> About this exercise:
Every record below should be repeated exactly, with the pictures left out.

------ Data records ------

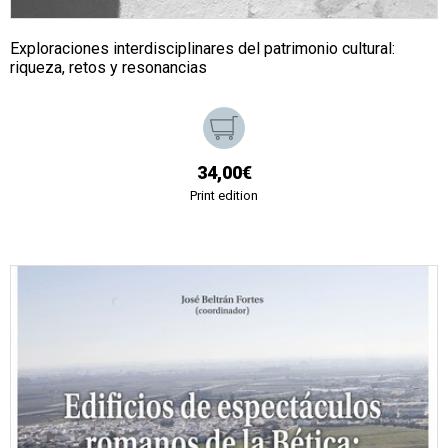
Exploraciones interdisciplinares del patrimonio cultural:
riqueza, retos y resonancias
34,00€
Print edition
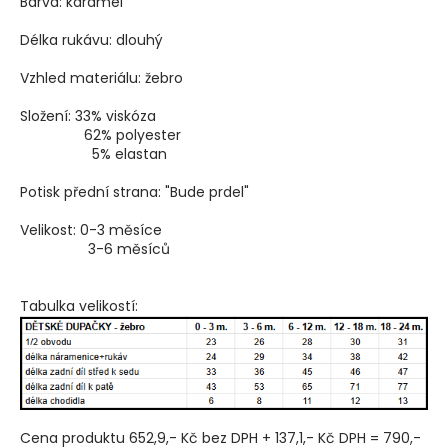
Barva: karamel
Délka rukávu: dlouhý
Vzhled materiálu: žebro
Složení: 33% viskóza
62% polyester
5% elastan
Potisk přední strana: "Bude prdel"
Velikost: 0-3 měsíce
3-6 měsíců
Tabulka velikostí:
Cena produktu 652,9,- Kč bez DPH + 137,1,- Kč DPH = 790,-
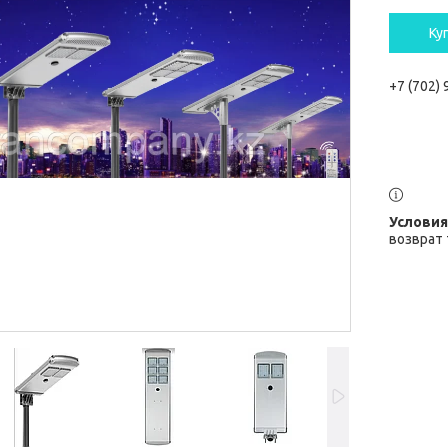
Ку
+7 (702)
возврат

------

> Task output:
Exploraciones interdisciplinares del patrimonio cultural:
riqueza, retos y resonancias
34,00€
Print edition
Barva: karamel
Délka rukávu: dlouhý
Vzhled materiálu: žebro
Složení: 33% viskóza
62% polyester
5% elastan
Potisk přední strana: "Bude prdel"
Velikost: 0-3 měsíce
3-6 měsíců
Tabulka velikostí:
Cena produktu 652,9,- Kč bez DPH + 137,1,- Kč DPH = 790,-
Ку
+7 (702)
возврат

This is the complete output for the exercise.